Dimensional Data Modeling For Data Warehouses

Dimensional Data Modeling For Data Warehouses

Dimensional data model is the most common design concept used by data warehouse designers to build data warehousing systems. The data model design is the underlying data model used by many of the commercial OLAP products available today in the market. Some of the terms commonly used in this type of modeling are: Dimension- a category of information (e.g. The time dimension); Attribute- a unique level within a dimension (e.g. Month is an attribute in the time dimension); and Hierarchy- the specification of levels that represents relationship between different attributes within a dimension (e.g. Year → Quarter → Month → Day).

Dimensional data model contains two types of tables. They are:

Fact Table: Fact table in a dimensional data model contains the measures of all interest, such measurements or metrics or facts of business processes. Take the example of the sales amount of a business. The amount can be a monthly sales number or sales number for a day. This measure is stored in the fact table with the appropriate granularity. For sales measures, a fact table generally contains three columns: a date column, a store column and a sales amount column. Besides the measurements the table will also contain foreign keys for the dimension tables.

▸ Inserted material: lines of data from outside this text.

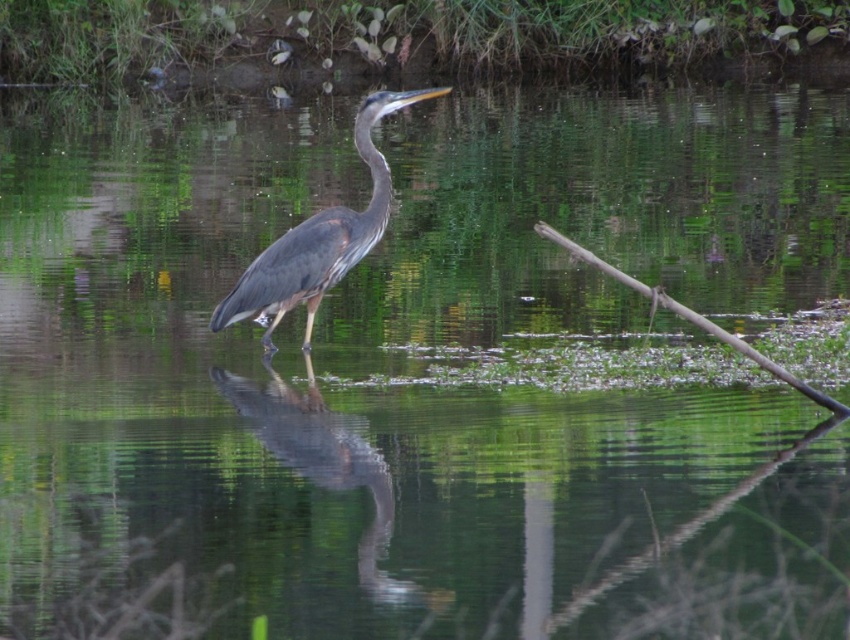
Is shiny blue heron at center shorter than gray matte heron at center?

No.

Between point (371, 577) and point (377, 173), which one is positioned in front?

Point (371, 577) is in front.

What do you see at coordinates (327, 467) in the screenshot? I see `shiny blue heron at center` at bounding box center [327, 467].

The width and height of the screenshot is (850, 640). In order to click on shiny blue heron at center in this screenshot , I will do (x=327, y=467).

In the scene shown: Is gray matte heron at center bigger than brown wood branch at right?

Actually, gray matte heron at center might be smaller than brown wood branch at right.

Does gray matte heron at center have a lesser height compared to brown wood branch at right?

Indeed, gray matte heron at center has a lesser height compared to brown wood branch at right.

Is point (255, 289) more distant than point (591, 259)?

Yes, point (255, 289) is farther from viewer.

In order to click on gray matte heron at center in this screenshot , I will do `click(319, 237)`.

Is shiny blue heron at center smaller than brown wood branch at right?

No.

Is point (343, 483) positioned in front of point (652, 301)?

Yes, point (343, 483) is closer to viewer.

Find the location of `shiny blue heron at center`. shiny blue heron at center is located at coordinates (327, 467).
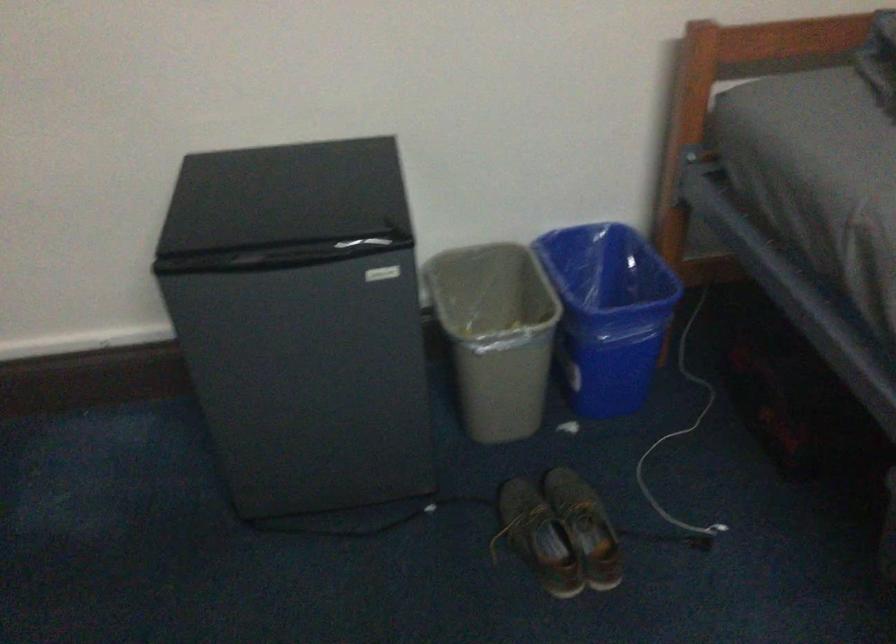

Dimension Table: The dimension table in a dimensional model represents the context of the measurements. The context of measurements can also be understood as the characteristics such as who, what, where, when, how of a measurement (subject). For example, in a business process Sales, the characteristics of the ‘monthly sales number’ measurement would be a Location (Where), Time (When) and Product Sold (What). A dimension table contains a number of dimension attributes or columns. In the Location dimension the various attributes can be Location Code, State, Country, Zip code. Further, dimension attributes contain one or more hierarchical relationships.

If you are looking forward to building a data warehouse for your organization, you should first decide what your data warehouse will contain. Depending upon your organizational goals, you can choose the type of dimensions that can best meet your requirements. For example, if you want to build a data warehouse that would contain monthly sales numbers across multiple store locations, across time and across products then your dimensions would be Location, Time and Product.

In designing data models for data warehouses or data marts the most commonly used schema types are Star Schema and Snowflake Schema.

Star Schema: In this type of schema design, a single object or the fact table is placed in the middle and is radially connected to other surrounding objects or dimension tables like a star. Here, each dimension is represented as a single table and the primary key in each dimension table is related to a foreign key in the fact table. A simple start schema consists of one fact table and a complex star schema may contain more than one fact table.

Snowflake Schema: This type of schema design can be called as an extension of the star schema. In this design each point of the star or each dimension table contains more points. In other words, in a star schema each dimension is represented by a single dimensional table, while in a snowflake schema that dimensional table is normalized into multiple lookup tables, each representing a level in the dimensional hierarchy.

Choosing a particular type of schema design depends on personal preference as well as business needs. So, it is up to you which one you choose among the two for your data warehouse project.